China’s maritime intrusions
The author is a columnist of the JoongAng Ilbo.
Protecting the territory is a crucial responsibility of a state. It is as important as protecting the lives of the people. And yet, our territorial air and waters were violated quietly in a series of events. On Jan. 27, a disturbing incident was made public. At the end of last year, a Chinese military vessel entered the Korean territorial waters, sailed 10 kilometers (6.2 miles) after crossing the maritime border, and reached the sea only 40 kilometers away from the Baekryeong Island in the Yellow Sea. In a phone call to Chinese President Xi Jinping on Jan. 26, however, President Moon Jae-in told Xi that “China’s status and influence in the international community are growing strong day by day.”
It is not the first time that China violated the maritime border, but it’s getting worse. From 2016 to 2017, Chinese military vessels entered the Korean territorial waters 110 times. The number grew to 230 in 2018 and 290 in 2019. As of August last year, China made 170 violations of the maritime border.

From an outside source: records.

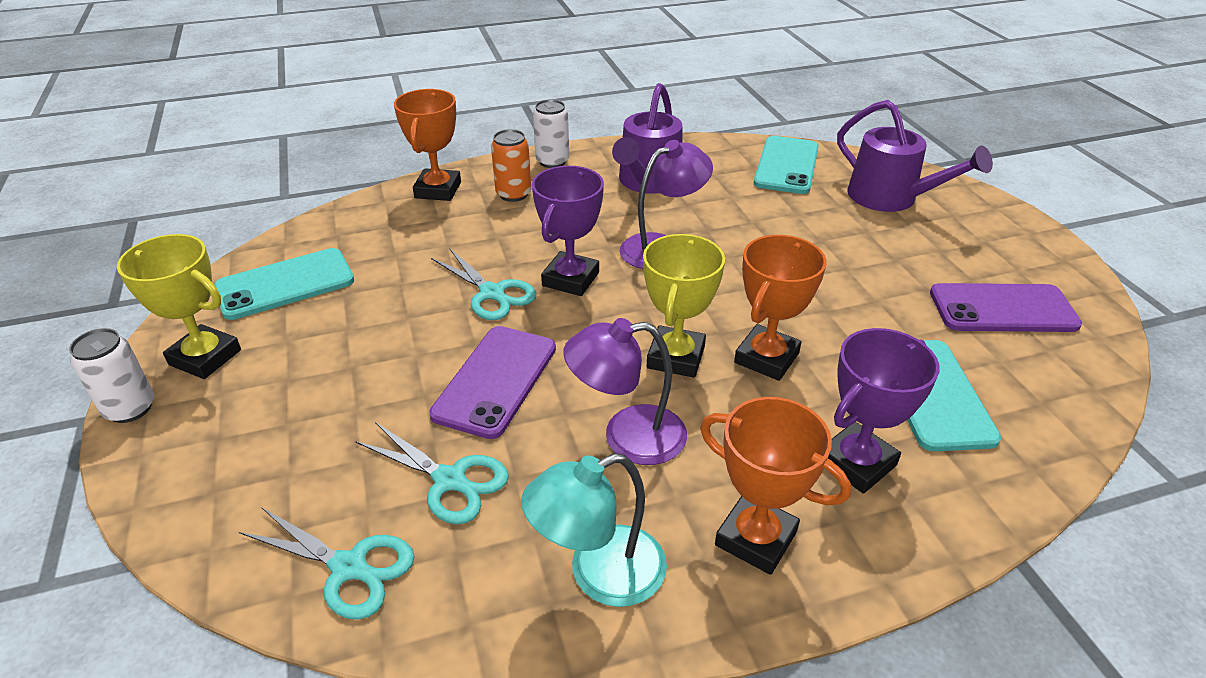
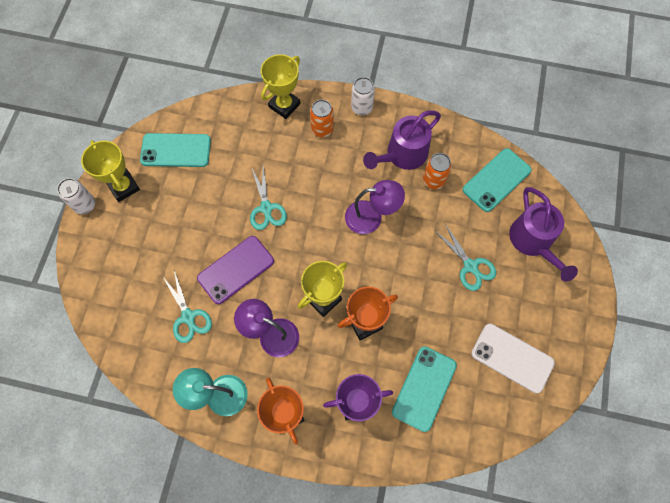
camera: 30 degrees right, 30 degrees up
(348, 567) = (132, 338): turquoise scissors -> turquoise scissors (470, 266)
(438, 190) = (284, 105): orange trophy -> yellow trophy
(570, 279) = (309, 217): purple trophy -> none
(710, 190) = (433, 180): none -> orange can
(1002, 309) = (512, 358): purple phone -> white phone

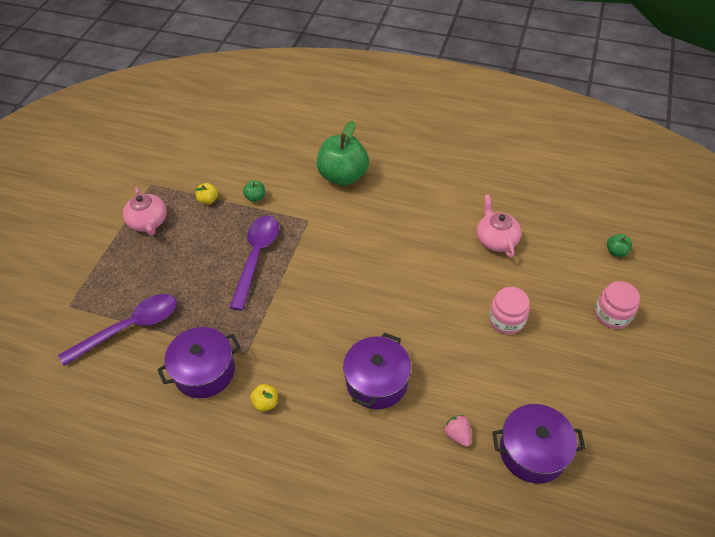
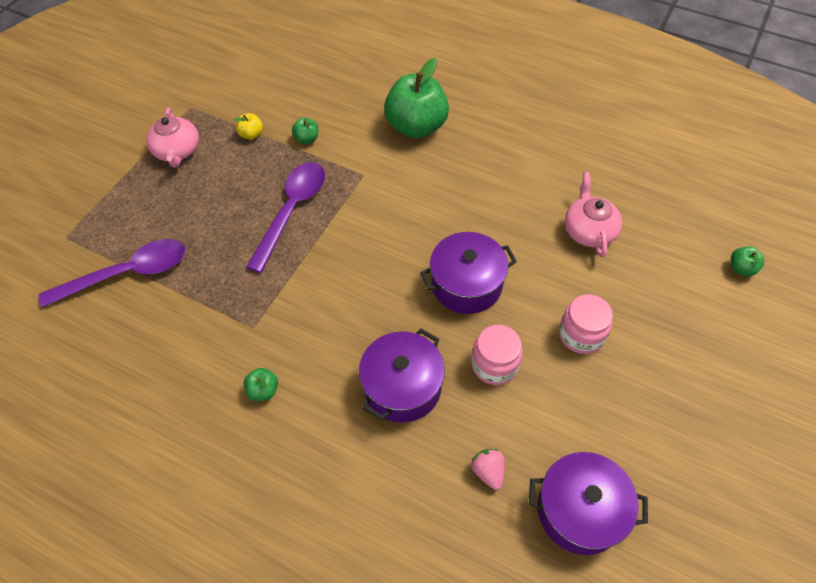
camera: 10 degrees right, 5 degrees up
(204, 371) = (200, 340): purple pot -> purple pot (466, 284)
(266, 402) = (263, 390): yellow apple -> green apple
(612, 314) = (720, 349): pink jar -> pink jar (494, 365)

Chinese military aircraft are no exception. Over the past 3 years, China entered the Korea Air Defense Identification Zone (Kadiz) over 60 times.
Territorial ambitions are behind the move. The Oriental Outlook Weekly, a magazine published by the Xinhua News Agency, reported about such ambitions in 2014. “If China respects South Korea’s argument and divides the Yellow Sea of 350,000 square kilometers based on the principle of equidistance, 180,000 square kilometers of the waters will belong to the two Koreas, and a territorial dispute is destined to arise,” said the weekly. “To prevent this, China must have the territorial right over 250,000 square kilometers of the waters.”
It represents China’s intention to control 71 percent of the Yellow Sea. And yet, Beijing went further and claimed that “population and size of economy must be considered before drawing a maritime border.”
China’s territorial campaign in the Yellow Sea started after Xi declared in 2012 an ambition to become a maritime superpower. After he made a push to accelerate the project in 2017, China increasingly violated our waters. After the China-U.S. conflict, more violations were committed in the Yellow Sea in a show of force to warn that South Korea must not join the U.S.-led alliance to contain China.
China also commits similar territorial violations near Taiwan. On Jan. 24, 15 Chinese military aircrafts entered Taiwan’s Air Defense Identification Zone. China committed more than 380 violations last year. Chinese military vessels also violated the maritime border of Taiwan in countless times.
However, Taiwan’s reaction is clearly different from Korea’s. While Korea did not raise the issue, Taiwan has challenged it seriously. Whenever a large-scale territorial violation is reported, the military, Foreign Ministry or the office of the president issues a statement to condemn China. Taiwan’s ambassador to the United States deplored China’s actions through media interviews and contributions, seeking U.S. support. The State Department responded by issuing a statement on Jan. 24 urging Beijing to stop military pressure on Taiwan.
We must stop China’s territorial violations by using the Korea-U.S. alliance, like Taiwan. If we do nothing, it will become a norm, and China would claim the territorial waters at some point. It is our fate to fight against China over territories and resources. That is why we must confront China based on the Korea-U.S. alliance. We must make China clearly understand that the more it presses us to not side with America, the more we are forced to rely on the alliance.
We must also strengthen our own power to resolutely counter China’s violations. Of course, the total military capabilities are not enough, but we can use the so-called “Hedgehog Concept.” Taiwan is concentrating its resources to develop asymmetrical capabilities to prevent China’s aggression. Taiwan and the U.S. even considered establishing a joint special operations command to utilize the asymmetrical capabilities.
We must create a crucial asymmetrical capability to counter China’s mounting threat. How much longer do we have to endure China’s oppression? Ahead of the Crimean War, then the British Prime Minister John Russel famously said, “If peace cannot be maintained with honour, it is no longer peace.”